• **WORK INSTRUCTION**
Go through the listing below and state how many lines hold the word "rendez", giving only the number.

[Start of section]

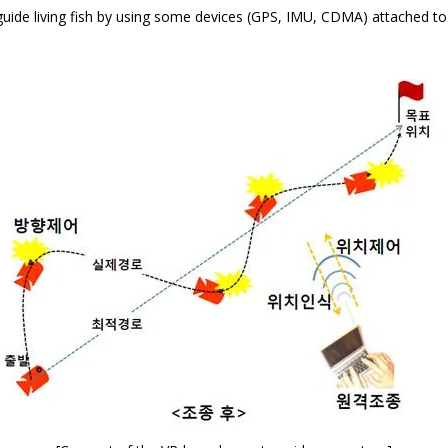
uide living fish by using some devices (GPS, IMU, CDMA) attached to 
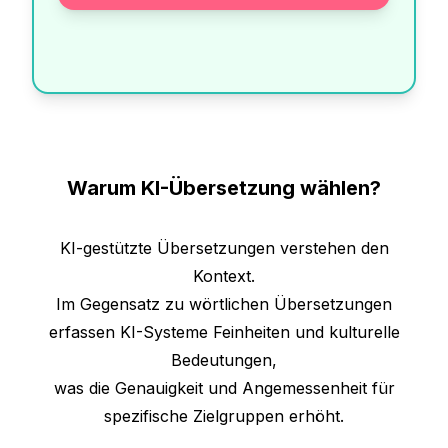
Warum KI-Übersetzung wählen?
KI-gestützte Übersetzungen verstehen den
Kontext.
Im Gegensatz zu wörtlichen Übersetzungen
erfassen KI-Systeme Feinheiten und kulturelle
Bedeutungen,
was die Genauigkeit und Angemessenheit für
spezifische Zielgruppen erhöht.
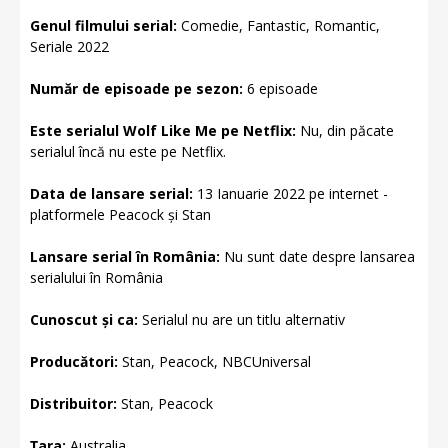
Genul filmului serial:
Comedie, Fantastic, Romantic,
Seriale 2022
Număr de episoade pe sezon:
6 episoade
Este serialul Wolf Like Me pe Netflix:
Nu, din păcate
serialul încă nu este pe Netflix.
Data de lansare serial:
13 Ianuarie 2022 pe internet -
platformele Peacock și Stan
Lansare serial în România:
Nu sunt date despre lansarea
serialului în România
Cunoscut și ca:
Serialul nu are un titlu alternativ
Producători:
Stan, Peacock, NBCUniversal
Distribuitor:
Stan, Peacock
Țara:
Australia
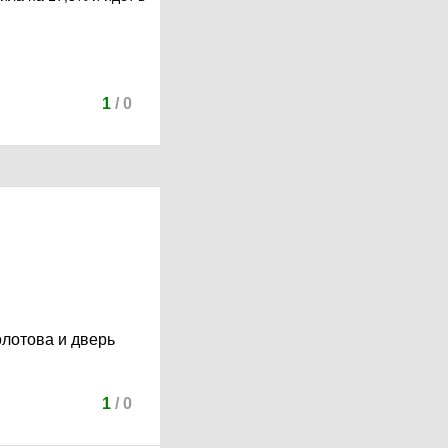
1
/
0
олотова и дверь
1
/
0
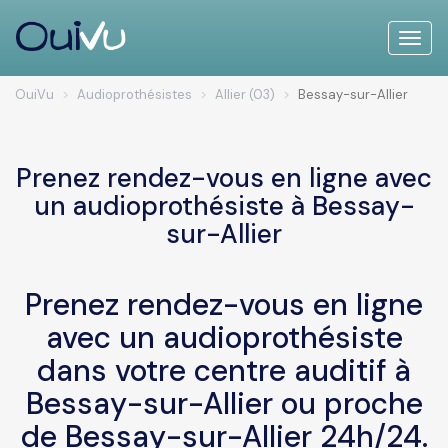
Toggle
naviga
OuiVu
Audioprothésistes
Allier (03)
Bessay-sur-Allier
Prenez rendez-vous en ligne avec
un audioprothésiste à Bessay-
sur-Allier
Prenez rendez-vous en ligne
avec un audioprothésiste
dans votre centre auditif à
Bessay-sur-Allier ou proche
de Bessay-sur-Allier 24h/24.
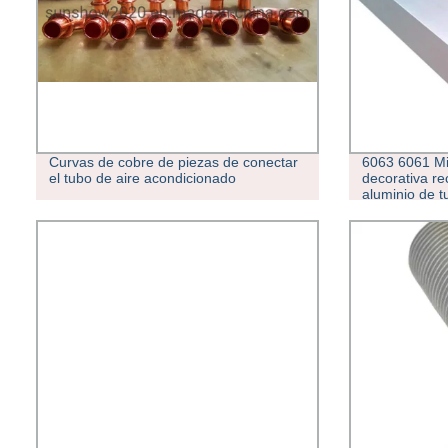
Curvas de cobre de piezas de conectar
6063 6061 Mi
el tubo de aire acondicionado
decorativa re
aluminio de t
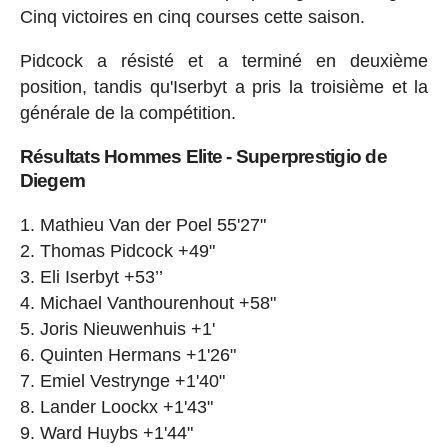
Cinq victoires en cinq courses cette saison.
Pidcock a résisté et a terminé en deuxième
position, tandis qu'Iserbyt a pris la troisième et la
générale de la compétition.
Résultats Hommes Elite - Superprestigio de
Diegem
Mathieu Van der Poel 55'27"
Thomas Pidcock +49"
Eli Iserbyt +53’’
Michael Vanthourenhout +58"
Joris Nieuwenhuis +1'
Quinten Hermans +1'26"
Emiel Vestrynge +1'40"
Lander Loockx +1'43"
Ward Huybs +1'44"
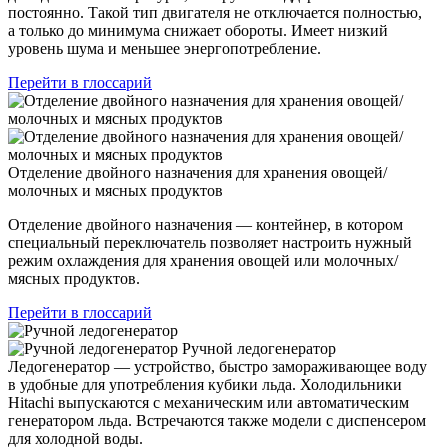
постоянно. Такой тип двигателя не отключается полностью,
а только до минимума снижает обороты. Имеет низкий
уровень шума и меньшее энергопотребление.
Перейти в глоссарий
Отделение двойного назначения для хранения овощей/
молочных и мясных продуктов
Отделение двойного назначения — контейнер, в котором
специальный переключатель позволяет настроить нужный
режим охлаждения для хранения овощей или молочных/
мясных продуктов.
Перейти в глоссарий
Ручной ледогенератор
Ледогенератор — устройство, быстро замораживающее воду
в удобные для употребления кубики льда. Холодильники
Hitachi выпускаются с механическим или автоматическим
генератором льда. Встречаются также модели с диспенсером
для холодной воды.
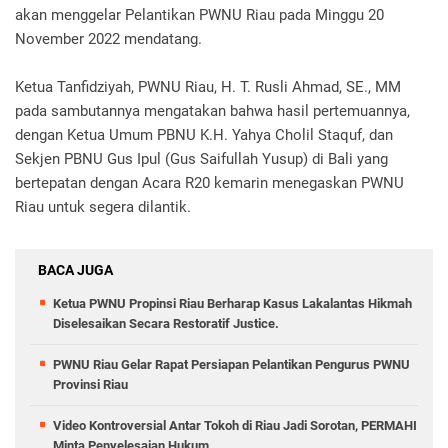
akan menggelar Pelantikan PWNU Riau pada Minggu 20
November 2022 mendatang.
Ketua Tanfidziyah, PWNU Riau, H. T. Rusli Ahmad, SE., MM
pada sambutannya mengatakan bahwa hasil pertemuannya,
dengan Ketua Umum PBNU K.H. Yahya Cholil Staquf, dan
Sekjen PBNU Gus Ipul (Gus Saifullah Yusup) di Bali yang
bertepatan dengan Acara R20 kemarin menegaskan PWNU
Riau untuk segera dilantik.
BACA JUGA
Ketua PWNU Propinsi Riau Berharap Kasus Lakalantas Hikmah
Diselesaikan Secara Restoratif Justice.
PWNU Riau Gelar Rapat Persiapan Pelantikan Pengurus PWNU
Provinsi Riau
Video Kontroversial Antar Tokoh di Riau Jadi Sorotan, PERMAHI
Minta Penyelesaian Hukum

[End of section]

• **RESULT OF THIS TASK**
2